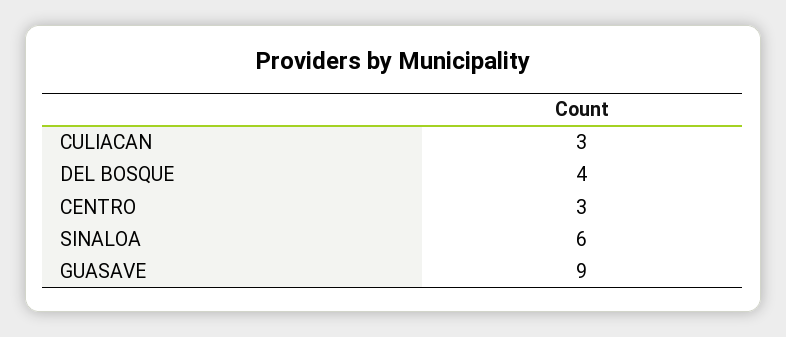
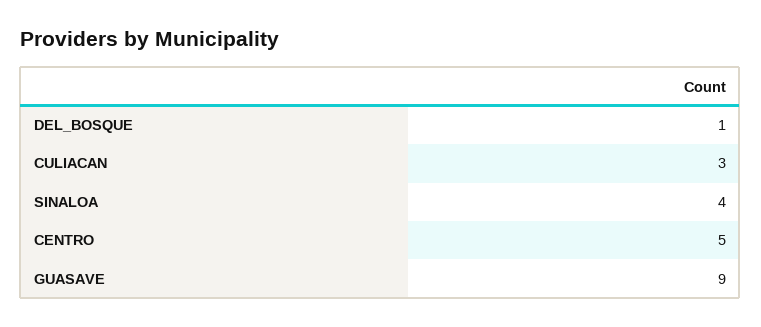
  {
    "CULIACAN": 3,
-   "DEL BOSQUE": 4,
+   "DEL BOSQUE": 1,
-   "CENTRO": 3,
+   "CENTRO": 5,
-   "SINALOA": 6,
+   "SINALOA": 4,
    "GUASAVE": 9
  }

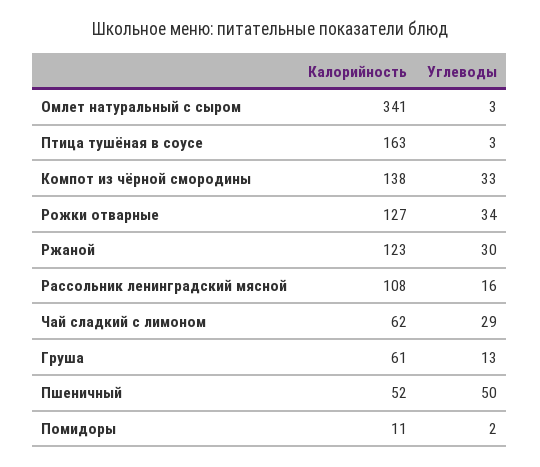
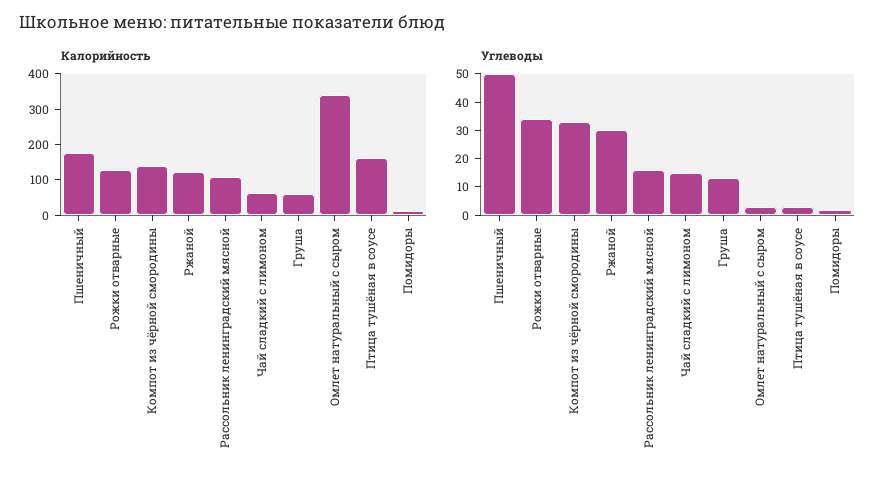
  {
    "Калорийность": {
      "Омлет натуральный с сыром": 341,
      "Птица тушёная в соусе": 163,
      "Компот из чёрной смородины": 138,
      "Рожки отварные": 127,
      "Ржаной": 123,
      "Рассольник ленинградский мясной": 108,
      "Чай сладкий с лимоном": 62,
      "Груша": 61,
-     "Пшеничный": 52,
+     "Пшеничный": 175,
      "Помидоры": 11
    },
    "Углеводы": {
      "Омлет натуральный с сыром": 3,
      "Птица тушёная в соусе": 3,
      "Компот из чёрной смородины": 33,
      "Рожки отварные": 34,
      "Ржаной": 30,
      "Рассольник ленинградский мясной": 16,
-     "Чай сладкий с лимоном": 29,
+     "Чай сладкий с лимоном": 15,
      "Груша": 13,
      "Пшеничный": 50,
      "Помидоры": 2
    }
  }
======
Go through the listing above and return every line where the word "мясной" occurs.

      "Рассольник ленинградский мясной": 108,
      "Рассольник ленинградский мясной": 16,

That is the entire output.